Priscila morreu na tarde de segunda-feira (24/8), após perceber que uma menina brasileira-americana de 9 anos estava em perigo no Rio Delaware, próximo a Delran, em Nova Jersey.

Ela entrou na água, alcançou a criança e conseguiu ajudá-la a se aproximar da margem. Outras pessoas retiraram a menina do rio em segurança, mas Priscila não conseguiu retornar e desapareceu na água.

Após horas de buscas, o corpo da mineira foi encontrado na manhã de terça-feira (25/8), a cerca de 6 metros da praia no Parque da Ilha Amico. A data em que o corpo foi localizado seria justamente o aniversário de 34 anos de Priscila.
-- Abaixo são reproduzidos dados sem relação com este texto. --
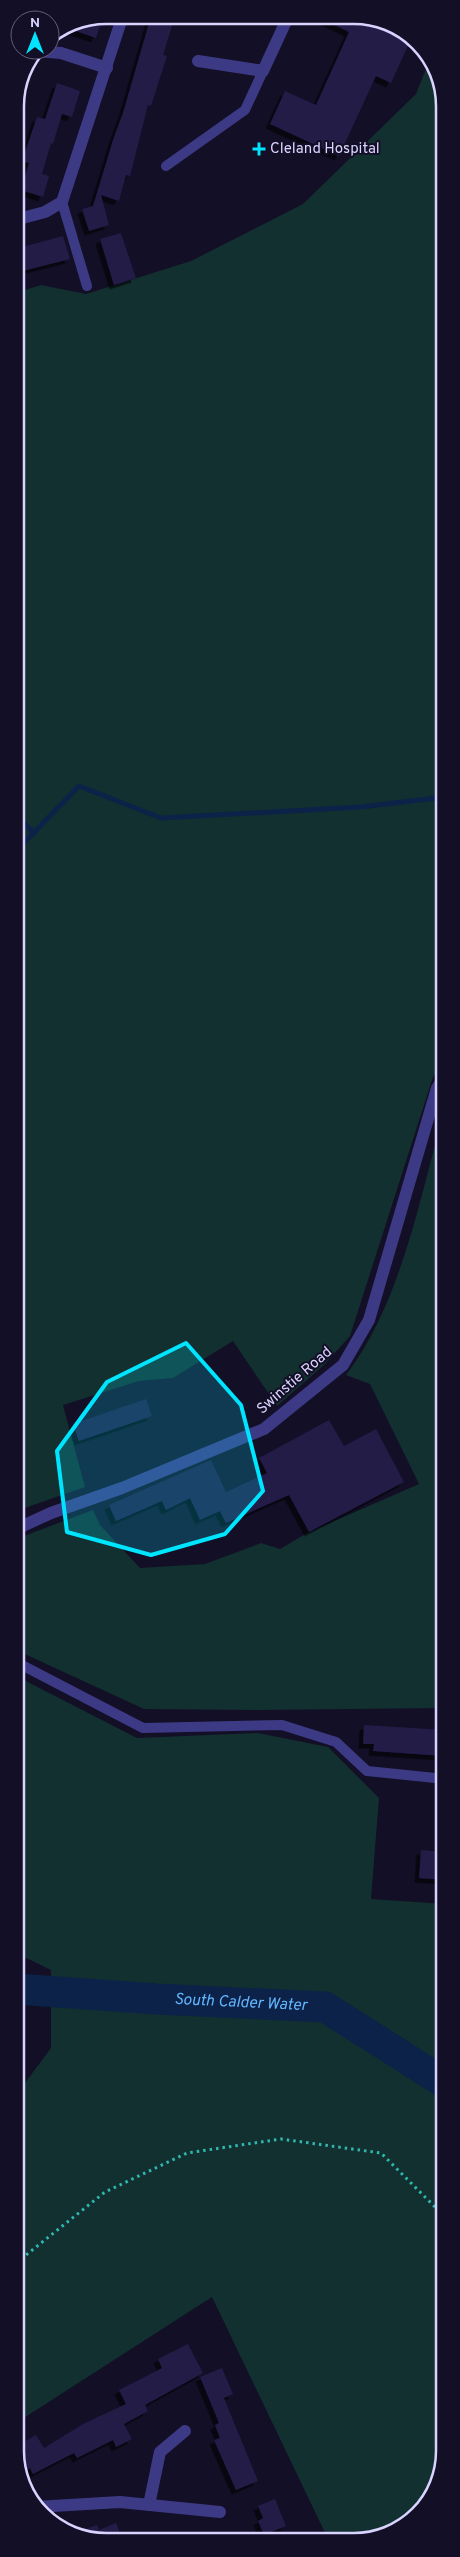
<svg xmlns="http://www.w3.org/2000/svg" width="460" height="2557" viewBox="0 0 460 2557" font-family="Overpass,sans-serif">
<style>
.green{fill:#12302f}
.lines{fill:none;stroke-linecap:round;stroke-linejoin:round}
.stream{stroke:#0c2248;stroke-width:5}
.river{stroke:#0c2248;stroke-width:31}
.building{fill:#241b47;filter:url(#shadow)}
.path{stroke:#2fb8b0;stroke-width:3;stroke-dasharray:2.5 4;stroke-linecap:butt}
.service{stroke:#3d3a85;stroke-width:10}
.minor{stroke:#3d3a85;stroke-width:12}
.tertiary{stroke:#3d3a85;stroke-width:12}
.marked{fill:#00e5ff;fill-opacity:0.2;stroke:#00e5ff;stroke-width:4;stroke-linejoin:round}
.poi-dot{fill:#00e5ff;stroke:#130f26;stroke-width:2}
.labels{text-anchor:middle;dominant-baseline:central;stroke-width:4;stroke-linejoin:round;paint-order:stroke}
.poi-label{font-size:15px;fill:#d9d4ff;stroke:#130f26;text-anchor:start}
.street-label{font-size:15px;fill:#d9d4ff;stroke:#130f26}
.water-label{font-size:16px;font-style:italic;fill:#62b6ff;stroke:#130f26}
.rim{fill:none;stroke:#d9d4ff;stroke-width:2.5}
</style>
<defs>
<filter id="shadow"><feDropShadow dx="-4.5" dy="4.5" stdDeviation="0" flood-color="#0009"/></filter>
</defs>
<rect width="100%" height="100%" fill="#130f26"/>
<g class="green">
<polygon points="429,61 444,95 445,1062 433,1077 350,1336 324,1365 277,1406 233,1341 173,1378 139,1381 63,1405 85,1487 16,1511 15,293 41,285 86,294 191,261 303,204 416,94"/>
<path d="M445,1108V1708L258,1710L144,1709L16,1650V1539L93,1510L100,1525L140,1568L205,1564L261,1543L280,1549L307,1533L419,1484L370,1384L346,1375C402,1301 420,1196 445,1108Z"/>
<polygon points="16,1676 137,1738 258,1733 328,1747 379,1798 371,1899 445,1904 445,2451 422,2511 365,2541 329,2541 212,2297 16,2423 16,2095 51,2048 51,1970 16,1953"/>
</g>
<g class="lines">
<g class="stream">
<polyline points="15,814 34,833"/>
<polyline points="15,852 79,786 161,818 361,807 444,797"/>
</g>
<path class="river" id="s1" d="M16,1989L157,1999L325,2007L445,2083"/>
</g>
<g class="building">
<polygon points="103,16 96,38 64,27 72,22"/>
<polygon points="151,16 175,16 163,55 167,56 151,106 148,105 130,176 126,175 119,201 101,195 109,225 89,231 82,209 93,206 114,137 123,113"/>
<polygon points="318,17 377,18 411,39 391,83 376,76 339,156 270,124 285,91 316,105 349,32"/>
<polygon points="57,83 80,91 72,117 62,114 53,144 51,143 42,174 49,176 43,197 21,190 29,163 22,161 37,117 45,119"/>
<polygon points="121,233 136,278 114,285 100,239"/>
<polygon points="63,236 70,259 15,273 15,249"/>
<polygon points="146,1399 152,1416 79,1441 73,1424"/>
<polygon points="329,1420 344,1446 376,1429 404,1482 309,1532 289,1495 226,1523 220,1511 200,1520 190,1498 166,1510 162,1501 116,1521 109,1505 211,1460 226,1492 267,1473 259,1458"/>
<polygon points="364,1725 445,1730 443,1756 373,1751 374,1744 363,1744"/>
<polygon points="421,1850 445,1852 445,1880 419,1878"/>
<polygon points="188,2344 203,2373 145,2405 148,2411 124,2424 132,2439 116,2447 113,2440 77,2458 74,2453 33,2474 30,2468 21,2473 16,2462 16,2446 36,2435 44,2448 83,2424 126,2404 119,2390 162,2368 158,2359"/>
<polygon points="222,2368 233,2394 224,2398 258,2481 236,2490 214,2440 220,2438 215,2425 219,2423 200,2377"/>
<polygon points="275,2499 286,2526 264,2535 258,2521 263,2518 258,2506"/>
<polygon points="116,2523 123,2540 88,2540 75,2533 97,2525 99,2530"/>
</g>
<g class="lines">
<polyline class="path" points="16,2263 105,2192 187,2153 281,2139 381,2153 445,2217"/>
<g class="service">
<polyline points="166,166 245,110 263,71"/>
<polyline points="62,202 87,286"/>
<polyline points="16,1662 143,1728 282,1725 336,1742 367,1771 445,1779"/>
</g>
<g class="minor">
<polyline points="37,51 61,53 107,68"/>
<polyline points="198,61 263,71 288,17"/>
<polyline points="15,220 45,212 62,202 123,15"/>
<polyline points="149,2505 160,2452 185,2431"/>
<polyline points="36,2507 120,2502 220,2512"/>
</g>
<polyline class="tertiary" points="16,1529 51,1513 122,1488 264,1429 343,1365 369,1320 437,1088 445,1076"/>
</g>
<path class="marked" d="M186,1343L241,1405L263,1491L225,1534L151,1555L67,1532L57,1451L107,1382Z"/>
<path class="poi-dot" d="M256.5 141.5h5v5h5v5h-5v5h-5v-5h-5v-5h5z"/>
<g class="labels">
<g class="poi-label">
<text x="270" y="149">Cleland Hospital</text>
</g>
<g class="street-label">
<text transform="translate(295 1381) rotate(-41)">Swinstie Road</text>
</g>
<g class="water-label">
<text stroke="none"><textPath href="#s1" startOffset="225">South Calder Water</textPath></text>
</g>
</g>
<path d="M0 0H460V2557H0ZM106 24H354A82 82 0 0 1 436 106V2451A82 82 0 0 1 354 2533H106A82 82 0 0 1 24 2451V106A82 82 0 0 1 106 24Z" fill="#130f26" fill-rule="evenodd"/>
<path class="rim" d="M106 24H354A82 82 0 0 1 436 106V2451A82 82 0 0 1 354 2533H106A82 82 0 0 1 24 2451V106A82 82 0 0 1 106 24Z"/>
<g transform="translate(35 35)"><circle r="24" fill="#130f26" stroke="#625e7d"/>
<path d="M0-4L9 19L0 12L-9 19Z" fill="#00e5ff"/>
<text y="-8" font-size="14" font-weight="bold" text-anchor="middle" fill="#d9d4ff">N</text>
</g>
</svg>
O chefe de polícia de Delran, Matthew Gasper, classificou a brasileira como uma heroína. O marido também destacou a coragem da mulher e afirmou, em entrevista à imprensa norte-americana, que ela deu a própria vida para salvar uma criança.

Família pede ajuda

Com a morte de Priscila, Alex passou a cuidar sozinho dos dois filhos. Amigos e familiares criaram uma vaquinha para auxiliar nas despesas do funeral, moradia, alimentação, cuidados das crianças e acompanhamento do filho mais novo.

A arrecadação também pretende ajudar a garantir recursos para a educação futura dos dois filhos.

“Priscila ajudou outra criança a voltar para casa. Agora, pedimos a todos que puderem que nos ajudem a cuidar do futuro dos dois filhos para quem ela não pôde voltar”, diz a campanha.